Another multi-faceted technology with clear applications for counter-fraud is blockchain: a distributed ledger for recording transactions between different parties without relying on a trusted (though oftentimes untrustworthy) central authority for verification. We spoke briefly to David Piesse, chairman of IIS Ambassadors and ambassador Asia Pacific at the International Insurance Society (IIS), to find out more:
“The emergence of the new internet, commonly called the blockchain, means we no longer have to trust the internet but in fact can make sure it tells the truth. In Estonia, they wrapped the internet with a blockchain technology that has removed digital fraud from the healthcare sector in that country, and this is now being applied elsewhere.
“It’s possible to map the blockchain protocol over the insurance combined ratio, with fraud and expense reduction on the top line and an increase in earned premium on the bottom line via new product and operational efficiency. This can give the C-suite an opportunity to see the effect of the new technology on their profitability before investment income.”
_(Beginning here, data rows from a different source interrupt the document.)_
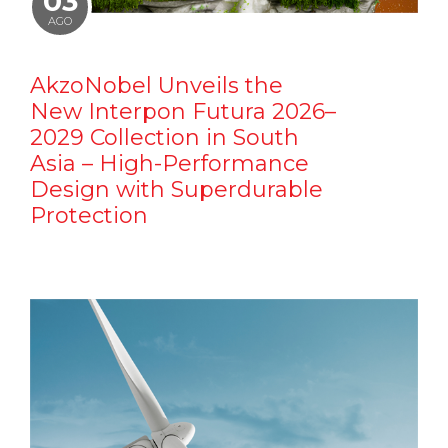
03
AGO
AkzoNobel Unveils the
New Interpon Futura 2026–
2029 Collection in South
Asia – High-Performance
Design with Superdurable
Protection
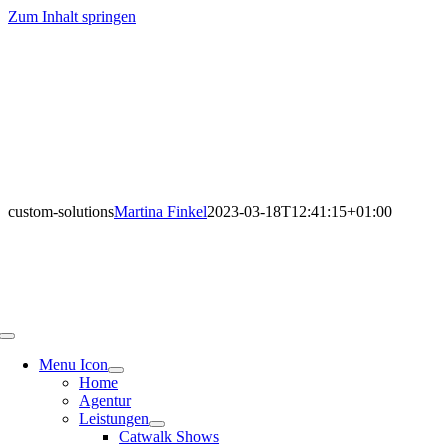
Zum Inhalt springen
custom-solutions
Martina Finkel
2023-03-18T12:41:15+01:00
Menu Icon
Home
Agentur
Leistungen
Catwalk Shows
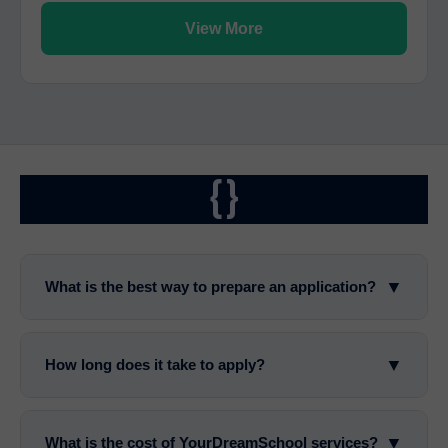
View More
{}
▼
What is the best way to prepare an application?
▼
How long does it take to apply?
▼
What is the cost of YourDreamSchool services?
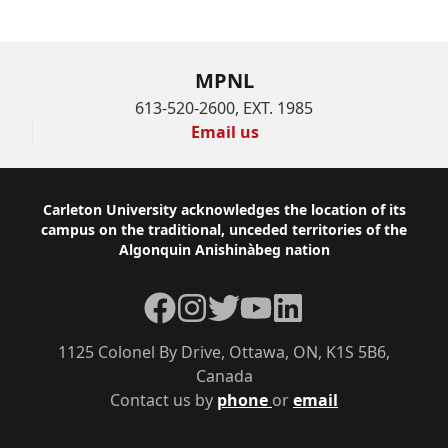
MPNL
613-520-2600, EXT. 1985
Email us
Footer
Carleton University acknowledges the location of its
campus on the traditional, unceded territories of the
Algonquin Anishinàbeg nation
Facebook
Instagram
Twitter
YouTube
LinkedIn
1125 Colonel By Drive, Ottawa, ON, K1S 5B6,
Canada
Contact us by
phone
or
email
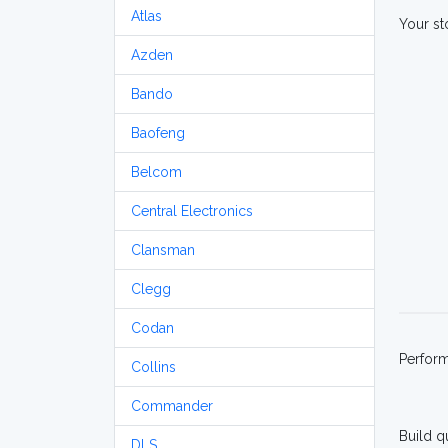
Atlas
Your st
Azden
Bando
Baofeng
Belcom
Central Electronics
Clansman
Clegg
Codan
Perfor
Collins
Commander
Build q
DLS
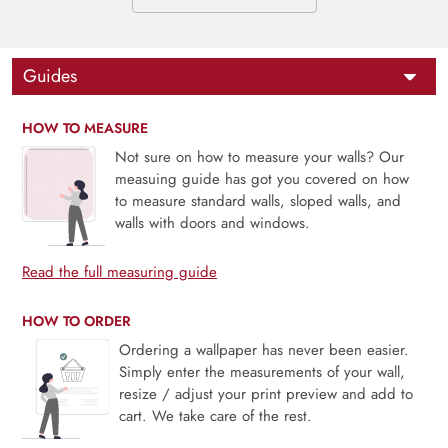
Guides
HOW TO MEASURE
Not sure on how to measure your walls? Our
measuing guide has got you covered on how
to measure standard walls, sloped walls, and
walls with doors and windows.
Read the full measuring guide
HOW TO ORDER
Ordering a wallpaper has never been easier.
Simply enter the measurements of your wall,
resize / adjust your print preview and add to
cart. We take care of the rest.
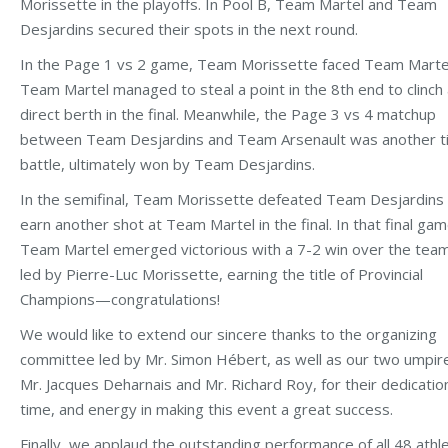
Morissette in the playoffs. In Pool B, Team Martel and Team
Desjardins secured their spots in the next round.
In the Page 1 vs 2 game, Team Morissette faced Team Marte
Team Martel managed to steal a point in the 8th end to clinch
direct berth in the final. Meanwhile, the Page 3 vs 4 matchup
between Team Desjardins and Team Arsenault was another t
battle, ultimately won by Team Desjardins.
In the semifinal, Team Morissette defeated Team Desjardins
earn another shot at Team Martel in the final. In that final gam
Team Martel emerged victorious with a 7-2 win over the tea
led by Pierre-Luc Morissette, earning the title of Provincial
Champions—congratulations!
We would like to extend our sincere thanks to the organizing
committee led by Mr. Simon Hébert, as well as our two umpir
Mr. Jacques Deharnais and Mr. Richard Roy, for their dedicatio
time, and energy in making this event a great success.
Finally, we applaud the outstanding performance of all 48 athl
Blockchain continues its march into insurance apace. Indeed, Munich Re and Swiss Re last October founded the B3i Consortium with the express intention to “explore the potential of distributed ledger technologies to better serve clients through faster, more convenient and secure services.” Blockchain clearly has massive implications for all forms of data and monetary interchange, and we look forward to seeing its continued application both in counter-fraud and more widely.